Write out every line of text in the records below, word for word and in the same order.
++++ MATERIAL FOR THIS TASK
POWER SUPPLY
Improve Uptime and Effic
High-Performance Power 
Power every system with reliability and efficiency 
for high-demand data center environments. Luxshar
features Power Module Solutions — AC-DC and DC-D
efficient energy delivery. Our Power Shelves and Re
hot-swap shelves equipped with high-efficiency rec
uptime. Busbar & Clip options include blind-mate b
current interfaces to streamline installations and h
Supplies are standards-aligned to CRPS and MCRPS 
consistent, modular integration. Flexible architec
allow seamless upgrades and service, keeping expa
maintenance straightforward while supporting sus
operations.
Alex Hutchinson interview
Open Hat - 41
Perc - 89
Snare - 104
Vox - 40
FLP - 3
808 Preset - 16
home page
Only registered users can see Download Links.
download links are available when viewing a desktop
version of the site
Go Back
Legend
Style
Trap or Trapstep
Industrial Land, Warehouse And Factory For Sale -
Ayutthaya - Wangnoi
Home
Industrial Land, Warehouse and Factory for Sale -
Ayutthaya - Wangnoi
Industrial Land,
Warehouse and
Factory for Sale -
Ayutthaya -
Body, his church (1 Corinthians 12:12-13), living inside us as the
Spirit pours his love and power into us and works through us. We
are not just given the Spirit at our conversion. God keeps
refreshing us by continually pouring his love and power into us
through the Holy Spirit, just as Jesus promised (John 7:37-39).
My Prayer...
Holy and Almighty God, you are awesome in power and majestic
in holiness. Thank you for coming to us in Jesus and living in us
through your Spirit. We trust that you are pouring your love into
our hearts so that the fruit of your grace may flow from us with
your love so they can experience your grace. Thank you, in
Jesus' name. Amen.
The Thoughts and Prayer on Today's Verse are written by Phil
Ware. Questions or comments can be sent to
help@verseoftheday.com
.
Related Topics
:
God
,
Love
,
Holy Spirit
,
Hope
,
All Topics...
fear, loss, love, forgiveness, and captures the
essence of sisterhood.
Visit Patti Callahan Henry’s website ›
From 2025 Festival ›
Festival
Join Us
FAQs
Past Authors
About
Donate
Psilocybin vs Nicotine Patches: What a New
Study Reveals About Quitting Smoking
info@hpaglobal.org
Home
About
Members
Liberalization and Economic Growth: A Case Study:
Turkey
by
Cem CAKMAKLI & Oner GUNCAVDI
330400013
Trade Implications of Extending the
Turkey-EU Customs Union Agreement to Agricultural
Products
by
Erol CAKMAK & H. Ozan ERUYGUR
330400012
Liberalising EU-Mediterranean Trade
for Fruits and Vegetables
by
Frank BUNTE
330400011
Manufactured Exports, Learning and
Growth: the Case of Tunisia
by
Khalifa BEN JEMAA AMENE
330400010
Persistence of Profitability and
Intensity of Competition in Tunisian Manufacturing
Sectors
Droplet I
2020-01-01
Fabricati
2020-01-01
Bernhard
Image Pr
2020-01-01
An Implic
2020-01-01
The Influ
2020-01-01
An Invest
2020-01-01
++++++++
| FINISHED TASK |
POWER SUPPLY
Improve Uptime and Effic
High-Performance Power 
Power every system with reliability and efficiency 
for high-demand data center environments. Luxshar
features Power Module Solutions — AC-DC and DC-D
efficient energy delivery. Our Power Shelves and Re
hot-swap shelves equipped with high-efficiency rec
uptime. Busbar & Clip options include blind-mate b
current interfaces to streamline installations and h
Supplies are standards-aligned to CRPS and MCRPS 
consistent, modular integration. Flexible architec
allow seamless upgrades and service, keeping expa
maintenance straightforward while supporting sus
operations.
Alex Hutchinson interview
Open Hat - 41
Perc - 89
Snare - 104
Vox - 40
FLP - 3
808 Preset - 16
home page
Only registered users can see Download Links.
download links are available when viewing a desktop
version of the site
Go Back
Legend
Style
Trap or Trapstep
Industrial Land, Warehouse And Factory For Sale -
Ayutthaya - Wangnoi
Home
Industrial Land, Warehouse and Factory for Sale -
Ayutthaya - Wangnoi
Industrial Land,
Warehouse and
Factory for Sale -
Ayutthaya -
Body, his church (1 Corinthians 12:12-13), living inside us as the
Spirit pours his love and power into us and works through us. We
are not just given the Spirit at our conversion. God keeps
refreshing us by continually pouring his love and power into us
through the Holy Spirit, just as Jesus promised (John 7:37-39).
My Prayer...
Holy and Almighty God, you are awesome in power and majestic
in holiness. Thank you for coming to us in Jesus and living in us
through your Spirit. We trust that you are pouring your love into
our hearts so that the fruit of your grace may flow from us with
your love so they can experience your grace. Thank you, in
Jesus' name. Amen.
The Thoughts and Prayer on Today's Verse are written by Phil
Ware. Questions or comments can be sent to
help@verseoftheday.com
.
Related Topics
:
God
,
Love
,
Holy Spirit
,
Hope
,
All Topics...
fear, loss, love, forgiveness, and captures the
essence of sisterhood.
Visit Patti Callahan Henry’s website ›
From 2025 Festival ›
Festival
Join Us
FAQs
Past Authors
About
Donate
Psilocybin vs Nicotine Patches: What a New
Study Reveals About Quitting Smoking
info@hpaglobal.org
Home
About
Members
Liberalization and Economic Growth: A Case Study:
Turkey
by
Cem CAKMAKLI & Oner GUNCAVDI
330400013
Trade Implications of Extending the
Turkey-EU Customs Union Agreement to Agricultural
Products
by
Erol CAKMAK & H. Ozan ERUYGUR
330400012
Liberalising EU-Mediterranean Trade
for Fruits and Vegetables
by
Frank BUNTE
330400011
Manufactured Exports, Learning and
Growth: the Case of Tunisia
by
Khalifa BEN JEMAA AMENE
330400010
Persistence of Profitability and
Intensity of Competition in Tunisian Manufacturing
Sectors
Droplet I
2020-01-01
Fabricati
2020-01-01
Bernhard
Image Pr
2020-01-01
An Implic
2020-01-01
The Influ
2020-01-01
An Invest
2020-01-01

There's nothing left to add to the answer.